Lanzó una carcajada y se fue.
—Y todavía tengo que aguantar que se burle de mí —masculló Fernando.
—¿Le cobraste? —preguntó Don Anselmo.
—¿Esa porquería le voy a cobrar? —dijo Fernando.
—¡Aquí se cobra todo, che! —bramó Don Anselmo, que había aprendido, desde sus primeros años de argentino desembarcado, a rematar muchas de sus frases con un adecuado che.
—Era un chiste, Don Anselmo —lo calmó Fernando—. Ayer sacó un abono de diez. —Giró hacia el inspector y le guiñó un ojo.
Ambos sonrieron.
—¿Conmigo no tenés tantos problemas, no? —preguntó Colombres.
—Atenderlo a usted es un placer, inspector. ¿Algún caso nuevo?
—Nada, pibe. La mishiadura es total. Menos mal que tengo la jubilación. —Colombres lo miró con fijeza y añadió—: Aquí te tenés que reír. Es un chiste.
—¿Lo de la jubilación?
—Precisamente. Yo digo: «Menos mal que tengo la jubilación». Y vos te piyás de risa.
—¡Ja! ¡Ja! ¡Ja! —hizo Fernando. Y preguntó—: ¿Está bien así?
—Inmejorable —admitió Colombres. Y decidió cambiar de tema—: Bueno, decime, ¿tenés algo nuevo, algo bueno?
—El Beso de la Muerte, inspector —se entusiasmó Fernando—. ¿Se da cuenta? La película que da nombre a este gran establecimiento. Hoy entró una copia nueva.
Colombres, memorioso, se acarició la barbilla. Preguntó:
—¿Ésa en la que Richard Widmark tira a la vieja paralítica por la escalera?
—¡La mismísima! —respondió Fernando, exaltado—. El Beso de la Muerte, Fox, 1947, Henry Hathaway.
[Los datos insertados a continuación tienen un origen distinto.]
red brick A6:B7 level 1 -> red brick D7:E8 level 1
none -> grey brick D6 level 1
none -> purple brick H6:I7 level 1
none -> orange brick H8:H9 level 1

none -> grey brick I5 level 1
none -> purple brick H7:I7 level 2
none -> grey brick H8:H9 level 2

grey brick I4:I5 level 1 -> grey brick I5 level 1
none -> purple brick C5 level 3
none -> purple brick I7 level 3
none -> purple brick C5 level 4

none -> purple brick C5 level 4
En la que Richard Widmark, prodigioso, asesina a la vieja paralítica tirándola por la escalera. —Se puso súbitamente pálido. Y continuó hablando, pero como para sí, abstraído—: Tira a la vieja paralítica por la escalera y la mata… La mata a la vieja paralítica. —Dibujó con sus manos el movimiento de un empujón definitivo mientras continuaba diciendo—: La tira con la silla de ruedas. La ata a la silla de ruedas… y la tira.
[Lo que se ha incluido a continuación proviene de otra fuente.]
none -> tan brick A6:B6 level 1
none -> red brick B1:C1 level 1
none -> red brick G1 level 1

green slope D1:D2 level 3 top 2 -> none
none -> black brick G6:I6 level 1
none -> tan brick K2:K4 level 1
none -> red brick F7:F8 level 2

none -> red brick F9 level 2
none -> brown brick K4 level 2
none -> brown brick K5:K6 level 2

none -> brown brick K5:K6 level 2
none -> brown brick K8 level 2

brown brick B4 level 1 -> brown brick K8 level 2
Colombres se inclinó hacia él, buscándole los ojos. Dijo:
—Eh, pibe, ¿te pasa algo?
Fernando sacudió una vez más su cabeza. Dijo:
—No, nada. Se me cruzó una idea. Una idea, inspector. Solamente una idea.
—Esperemos que sea buena.
Fernando reflexionó un instante. Luego dijo:
—Creo que es… muy buena.
Y le entregó al inspector Colombres el video de El Beso de la Muerte.